01:59 PM
site_id
3. Flexible design - To normalize or denormalize? Since enterprise data warehouses consist of integrated architecture of various subject areas and data domains, they necessarily gravitate more toward normalized schema. Normalization creates a flexible environment that permits rapid accommodation of data in an iterative fashion. New data will always be the reality of such data architectures. Due to the size and versatility of EDW, changes will always occur and should be accounted for in the schema construction.
Normalization helps designers and implementers accommodate changes quickly and in the most economical manner. It also serves as a technique to directly reflect the business process workflow and can, therefore, change as fast as these processes do. Both of these observations express a crucial characteristic of data warehouses: adaptability.
It is generally difficult to anticipate what future requirements will be addressed by the warehouse or how it ultimately will be used. However, it is clear that even with advancements in hardware and RDBMS software, normalization will remain a problem in terms of performance and complexity. It may get costly to optimize and beef up the hardware to the point that performance is not an issue. The complexity of normalized structures also becomes a business issue since the less technically proficient users (business power users) of data and information will find them difficult to navigate and understand.
Therefore, for some time to come, denormalization still will be seen as a way to improve performance and, first and foremost, as a technique that simplifies data relationships for business users. It is also the basis for unifying all standard business views or conformed dimensions around the same base metrics, the same version of the truth. But does the denormalization violate the principles of EDW architecture? Not necessarily. The EDW should be an instrument for organizing data, while integrating and delivering information in the most comprehensive way to all facets of an organization. As a result, denormalization needs to accommodate all types of structures without becoming totally dependent on a certain degree of granularity or native relationships between data.

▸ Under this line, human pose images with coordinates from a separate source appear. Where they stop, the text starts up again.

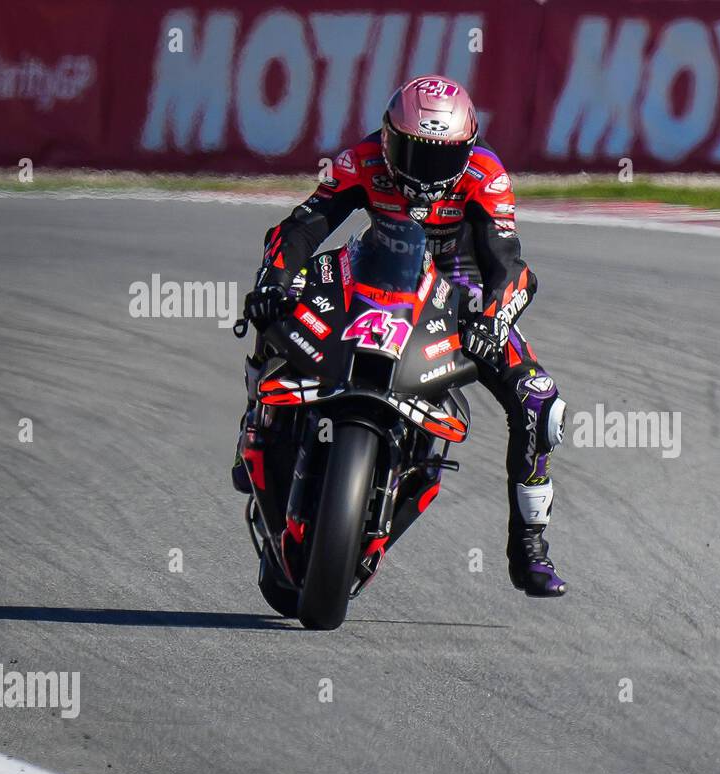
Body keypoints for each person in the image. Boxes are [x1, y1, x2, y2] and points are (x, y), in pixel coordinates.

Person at [234, 75, 566, 597]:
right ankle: (256, 413)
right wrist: (273, 281)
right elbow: (303, 227)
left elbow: (511, 268)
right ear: (388, 138)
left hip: (458, 298)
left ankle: (529, 545)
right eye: (411, 150)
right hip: (373, 277)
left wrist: (491, 321)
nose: (421, 170)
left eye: (438, 157)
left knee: (540, 402)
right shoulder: (361, 159)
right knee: (279, 295)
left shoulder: (486, 175)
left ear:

4. Performance vs. scalability
Some of the operational concerns with an EDW design are performance and scalability. One sign of an enterprise data warehouse's success is its widespread acceptance across the organization. For the most part, quick adoption depends on how much versatile information users can retrieve quickly. Versatile information facilitates large, complex queries. High acceptance means also high frequency of users querying the database concurrently.
Let's consider questions relating to the volume of data and speed of access. The amount of redundant data likely to end up in the EDW will result in slow performance. High volumes of concurrent queries are another cause of poor performance. Measures need to be taken in order to eliminate both of these degrading factors. Those measures could involve changes in the logical architecture, such as denormalization, aggregation and summarizations, as well as modifications to the physical architecture, DBMS and/or hardware-related strategies such as massive parallel processing, shared everything vs. shared nothing, workload distribution, failover protection, etc.
While scalability always is seen as a physical attribute of the EDW, there are some logical attributes that define a highly scalable architecture as well. Those attributes can include enterprise metadata, data quality, match/consolidation, performance monitoring, application check-pointing and the degree of freedom power users have when exploring the data in the warehouses. The EDW solution should be able to accommodate any type of query regardless of its complexity and data volume and bring back high-quality information within a reasonable amount of time. That means it is imperative to rationalize the design across all subject areas, and make it flexible enough to accept changes at any time and at any level of complexity.
To summarize, scalability for EDW means: flexible logical and physical model, query freedom, data quality, rich metadata, high availability system, high-performance loading and querying, support for high concurrency and, last but not least, tight operational control of the entire processes/systems.